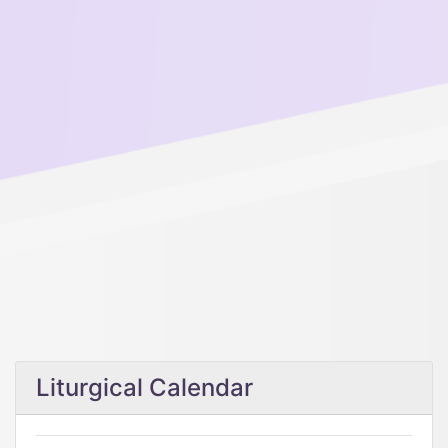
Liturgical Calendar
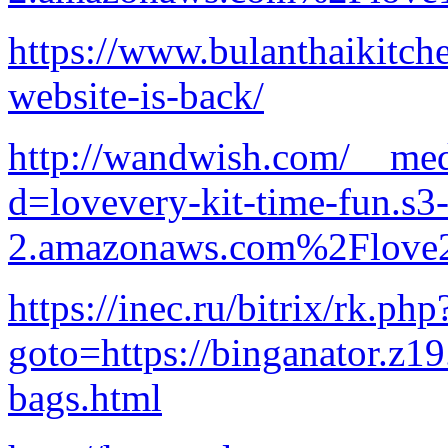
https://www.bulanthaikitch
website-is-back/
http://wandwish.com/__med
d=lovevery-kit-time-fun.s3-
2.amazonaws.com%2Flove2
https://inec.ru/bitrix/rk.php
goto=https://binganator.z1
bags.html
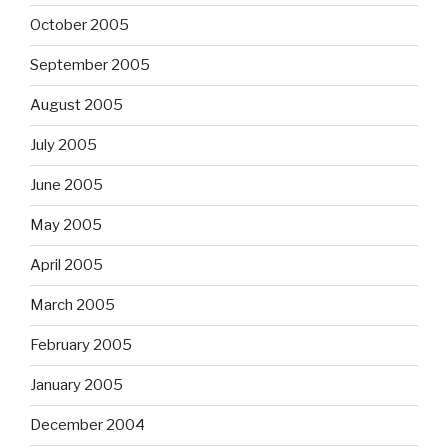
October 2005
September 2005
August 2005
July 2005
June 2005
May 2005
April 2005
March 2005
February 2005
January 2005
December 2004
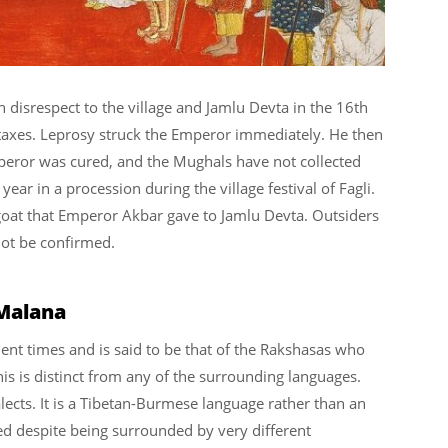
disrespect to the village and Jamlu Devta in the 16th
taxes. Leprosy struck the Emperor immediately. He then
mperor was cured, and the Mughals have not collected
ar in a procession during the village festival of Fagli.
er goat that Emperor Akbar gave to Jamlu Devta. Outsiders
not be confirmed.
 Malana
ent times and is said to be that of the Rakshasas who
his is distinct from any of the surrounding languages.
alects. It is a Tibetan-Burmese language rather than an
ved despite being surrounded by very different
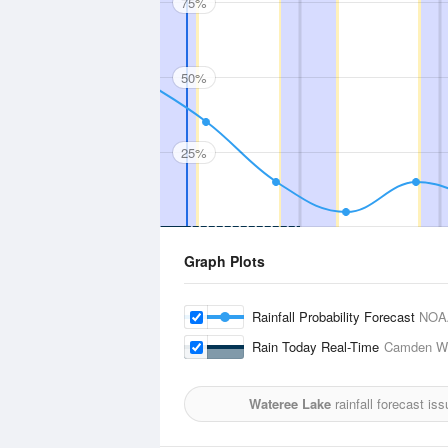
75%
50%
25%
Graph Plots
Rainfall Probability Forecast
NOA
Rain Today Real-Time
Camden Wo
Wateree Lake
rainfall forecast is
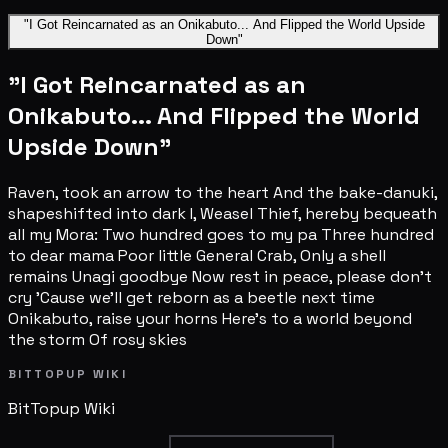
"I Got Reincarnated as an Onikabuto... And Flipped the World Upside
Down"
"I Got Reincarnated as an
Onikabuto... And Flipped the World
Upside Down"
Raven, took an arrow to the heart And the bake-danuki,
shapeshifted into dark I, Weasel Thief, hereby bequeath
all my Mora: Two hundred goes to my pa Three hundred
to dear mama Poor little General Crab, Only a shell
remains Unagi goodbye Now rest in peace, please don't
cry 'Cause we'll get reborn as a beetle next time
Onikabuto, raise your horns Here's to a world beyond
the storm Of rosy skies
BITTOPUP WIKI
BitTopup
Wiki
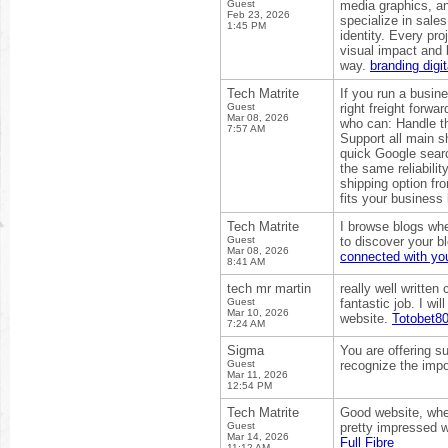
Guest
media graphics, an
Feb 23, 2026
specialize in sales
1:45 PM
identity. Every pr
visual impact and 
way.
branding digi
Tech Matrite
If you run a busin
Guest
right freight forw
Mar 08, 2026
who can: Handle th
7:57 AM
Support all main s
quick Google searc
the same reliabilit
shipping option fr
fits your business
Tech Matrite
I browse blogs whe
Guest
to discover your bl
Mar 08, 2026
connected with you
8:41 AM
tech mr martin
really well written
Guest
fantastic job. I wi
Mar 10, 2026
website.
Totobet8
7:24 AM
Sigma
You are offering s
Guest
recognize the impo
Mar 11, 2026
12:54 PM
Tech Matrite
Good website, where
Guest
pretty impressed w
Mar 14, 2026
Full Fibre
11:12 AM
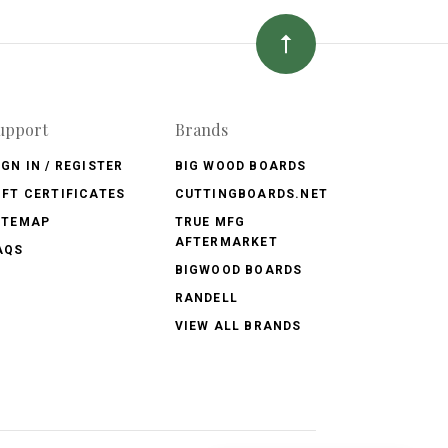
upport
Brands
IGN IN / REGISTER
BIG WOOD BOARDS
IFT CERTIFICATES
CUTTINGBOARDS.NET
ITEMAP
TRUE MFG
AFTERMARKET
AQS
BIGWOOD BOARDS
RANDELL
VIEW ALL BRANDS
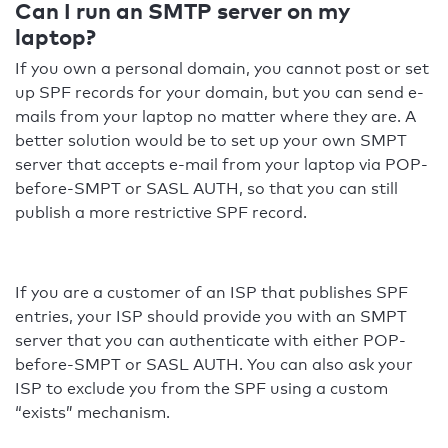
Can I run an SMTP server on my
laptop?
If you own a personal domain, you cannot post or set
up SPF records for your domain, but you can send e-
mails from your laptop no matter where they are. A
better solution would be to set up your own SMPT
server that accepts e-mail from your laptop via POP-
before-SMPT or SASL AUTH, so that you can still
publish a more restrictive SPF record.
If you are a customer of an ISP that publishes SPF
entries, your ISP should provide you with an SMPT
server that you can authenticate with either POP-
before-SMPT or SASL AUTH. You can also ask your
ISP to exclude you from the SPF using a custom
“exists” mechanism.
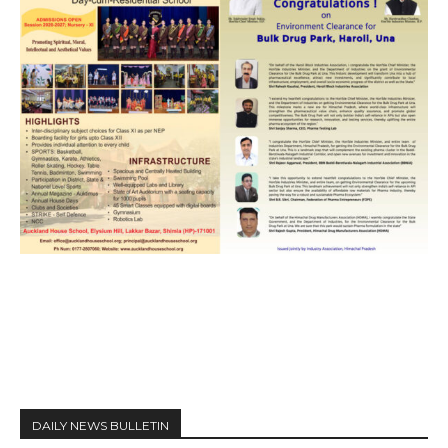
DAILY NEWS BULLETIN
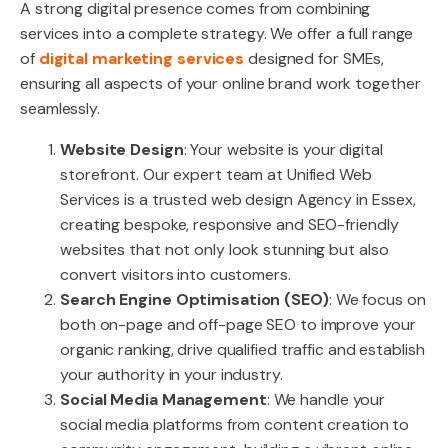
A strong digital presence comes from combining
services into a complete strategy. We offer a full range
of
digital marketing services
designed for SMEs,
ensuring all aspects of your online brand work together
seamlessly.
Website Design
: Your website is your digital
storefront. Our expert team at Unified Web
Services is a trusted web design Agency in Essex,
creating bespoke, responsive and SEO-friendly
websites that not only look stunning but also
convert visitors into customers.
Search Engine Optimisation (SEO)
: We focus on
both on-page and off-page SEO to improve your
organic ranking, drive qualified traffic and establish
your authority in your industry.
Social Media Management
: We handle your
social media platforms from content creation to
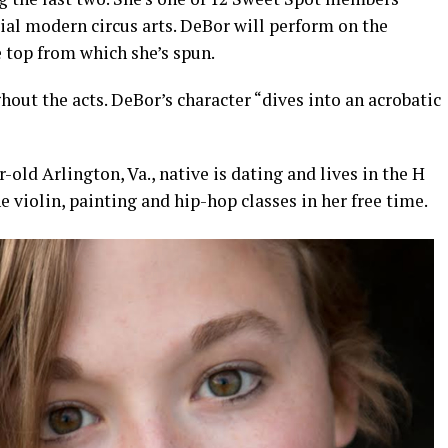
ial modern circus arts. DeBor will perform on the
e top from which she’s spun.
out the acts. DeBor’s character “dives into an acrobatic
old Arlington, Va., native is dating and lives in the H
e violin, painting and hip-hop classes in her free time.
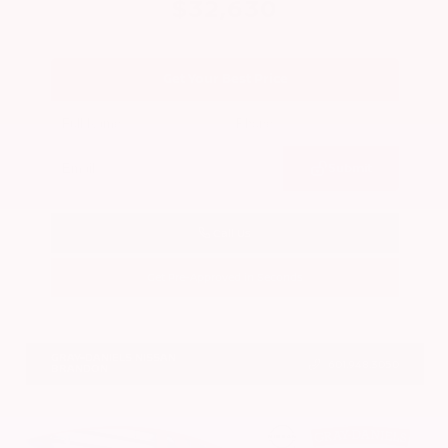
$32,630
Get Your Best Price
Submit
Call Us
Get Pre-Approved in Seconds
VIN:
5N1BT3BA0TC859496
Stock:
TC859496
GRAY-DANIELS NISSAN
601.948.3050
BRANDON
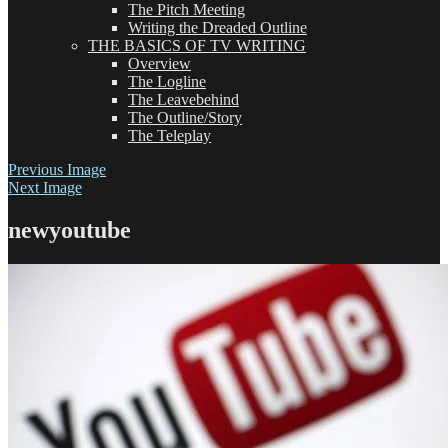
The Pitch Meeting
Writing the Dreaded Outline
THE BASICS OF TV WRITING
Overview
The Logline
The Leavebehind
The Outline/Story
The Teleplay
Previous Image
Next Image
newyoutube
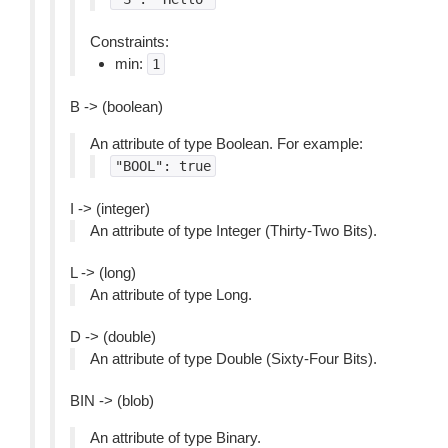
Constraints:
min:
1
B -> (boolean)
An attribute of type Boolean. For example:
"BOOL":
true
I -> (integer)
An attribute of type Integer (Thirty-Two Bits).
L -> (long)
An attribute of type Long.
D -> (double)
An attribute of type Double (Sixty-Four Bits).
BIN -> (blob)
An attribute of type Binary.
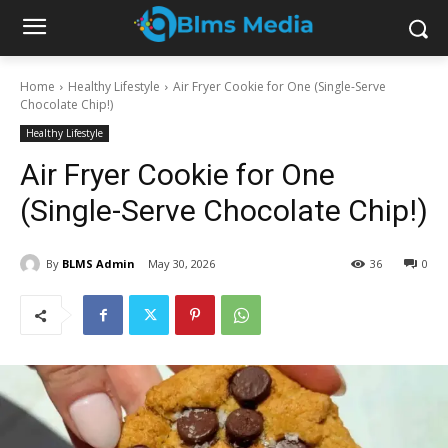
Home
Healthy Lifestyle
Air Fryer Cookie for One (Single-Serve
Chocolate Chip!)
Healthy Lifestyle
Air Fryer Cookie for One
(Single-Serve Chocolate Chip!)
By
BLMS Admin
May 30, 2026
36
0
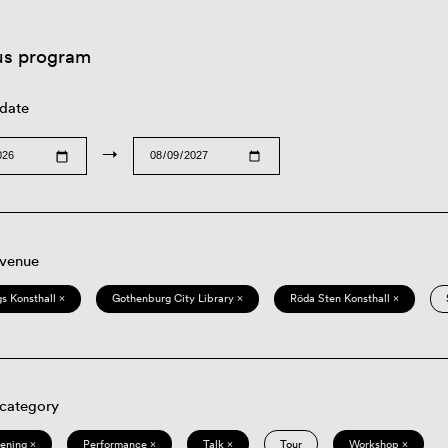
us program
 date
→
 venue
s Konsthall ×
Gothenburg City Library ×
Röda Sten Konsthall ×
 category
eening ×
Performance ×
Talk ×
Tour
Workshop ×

§

WHAT THE EXERCISE ASKS >> Pictures are to be omitted; otherwise, write out the data exactly as it appears.

THE ANSWER >>
Liturgical Calendar
https://www.bulanthaikitch
website-is-back/
http://wandwish.com/__med
d=lovevery-kit-time-fun.s3-
2.amazonaws.com%2Flove2
https://inec.ru/bitrix/rk.php
goto=https://binganator.z1
bags.html
October 2005
September 2005
August 2005
July 2005
June 2005
May 2005
April 2005
March 2005
February 2005
January 2005
December 2004
disrespect to the village and Jamlu Devta in the 16th
taxes. Leprosy struck the Emperor immediately. He then
mperor was cured, and the Mughals have not collected
ar in a procession during the village festival of Fagli.
er goat that Emperor Akbar gave to Jamlu Devta. Outsiders
not be confirmed.
 Malana
ent times and is said to be that of the Rakshasas who
his is distinct from any of the surrounding languages.
alects. It is a Tibetan-Burmese language rather than an
ved despite being surrounded by very different
75%
50%
25%
Graph Plots
Rainfall Probability Forecast
NOA
Rain Today Real-Time
Camden Wo
Wateree Lake
rainfall forecast is
"I Got Reincarnated as an Onikabuto... And Flipped the World Upside
Down"
"I Got Reincarnated as an
Onikabuto... And Flipped the World
Upside Down"
Raven, took an arrow to the heart And the bake-danuki,
shapeshifted into dark I, Weasel Thief, hereby bequeath
all my Mora: Two hundred goes to my pa Three hundred
to dear mama Poor little General Crab, Only a shell
remains Unagi goodbye Now rest in peace, please don't
cry 'Cause we'll get reborn as a beetle next time
Onikabuto, raise your horns Here's to a world beyond
the storm Of rosy skies
BITTOPUP WIKI
BitTopup
Wiki
Guest
media graphics, an
Feb 23, 2026
specialize in sales
1:45 PM
identity. Every pr
visual impact and 
way.
branding digi
Tech Matrite
If you run a busin
Guest
right freight forw
Mar 08, 2026
who can: Handle th
7:57 AM
Support all main s
quick Google searc
the same reliabilit
shipping option fr
fits your business
Tech Matrite
I browse blogs whe
Guest
to discover your bl
Mar 08, 2026
connected with you
8:41 AM
tech mr martin
really well written
Guest
fantastic job. I wi
Mar 10, 2026
website.
Totobet8
7:24 AM
Sigma
You are offering s
Guest
recognize the impo
Mar 11, 2026
12:54 PM
Tech Matrite
Good website, where
Guest
pretty impressed w
Mar 14, 2026
Full Fibre
11:12 AM
upport
Brands
IGN IN / REGISTER
BIG WOOD BOARDS
IFT CERTIFICATES
CUTTINGBOARDS.NET
ITEMAP
TRUE MFG
AFTERMARKET
AQS
BIGWOOD BOARDS
RANDELL
VIEW ALL BRANDS
Can I run an SMTP server on my
laptop?
If you own a personal domain, you cannot post or set
up SPF records for your domain, but you can send e-
mails from your laptop no matter where they are. A
better solution would be to set up your own SMPT
server that accepts e-mail from your laptop via POP-
before-SMPT or SASL AUTH, so that you can still
publish a more restrictive SPF record.
If you are a customer of an ISP that publishes SPF
entries, your ISP should provide you with an SMPT
server that you can authenticate with either POP-
before-SMPT or SASL AUTH. You can also ask your
ISP to exclude you from the SPF using a custom
“exists” mechanism.
DAILY NEWS BULLETIN
A strong digital presence comes from combining
services into a complete strategy. We offer a full range
of
digital marketing services
designed for SMEs,
ensuring all aspects of your online brand work together
seamlessly.
Website Design
: Your website is your digital
storefront. Our expert team at Unified Web
Services is a trusted web design Agency in Essex,
creating bespoke, responsive and SEO-friendly
websites that not only look stunning but also
convert visitors into customers.
Search Engine Optimisation (SEO)
: We focus on
both on-page and off-page SEO to improve your
organic ranking, drive qualified traffic and establish
your authority in your industry.
Social Media Management
: We handle your
social media platforms from content creation to
ial modern circus arts. DeBor will perform on the
e top from which she’s spun.
out the acts. DeBor’s character “dives into an acrobatic
old Arlington, Va., native is dating and lives in the H
e violin, painting and hip-hop classes in her free time.
$32,630
Get Your Best Price
Submit
Call Us
Get Pre-Approved in Seconds
VIN:
5N1BT3BA0TC859496
Stock:
TC859496
GRAY-DANIELS NISSAN
601.948.3050
BRANDON
The Pitch Meeting
Writing the Dreaded Outline
THE BASICS OF TV WRITING
Overview
The Logline
The Leavebehind
The Outline/Story
The Teleplay
Previous Image
Next Image
newyoutube
Constraints:
min:
1
B -> (boolean)
An attribute of type Boolean. For example:
"BOOL":
true
I -> (integer)
An attribute of type Integer (Thirty-Two Bits).
L -> (long)
An attribute of type Long.
D -> (double)
An attribute of type Double (Sixty-Four Bits).
BIN -> (blob)
An attribute of type Binary.
Home
Healthy Lifestyle
Air Fryer Cookie for One (Single-Serve
Chocolate Chip!)
Healthy Lifestyle
Air Fryer Cookie for One
(Single-Serve Chocolate Chip!)
By
BLMS Admin
May 30, 2026
36
0
us program
 date
→
 venue
s Konsthall ×
Gothenburg City Library ×
Röda Sten Konsthall ×
 category
eening ×
Performance ×
Talk ×
Tour
Workshop ×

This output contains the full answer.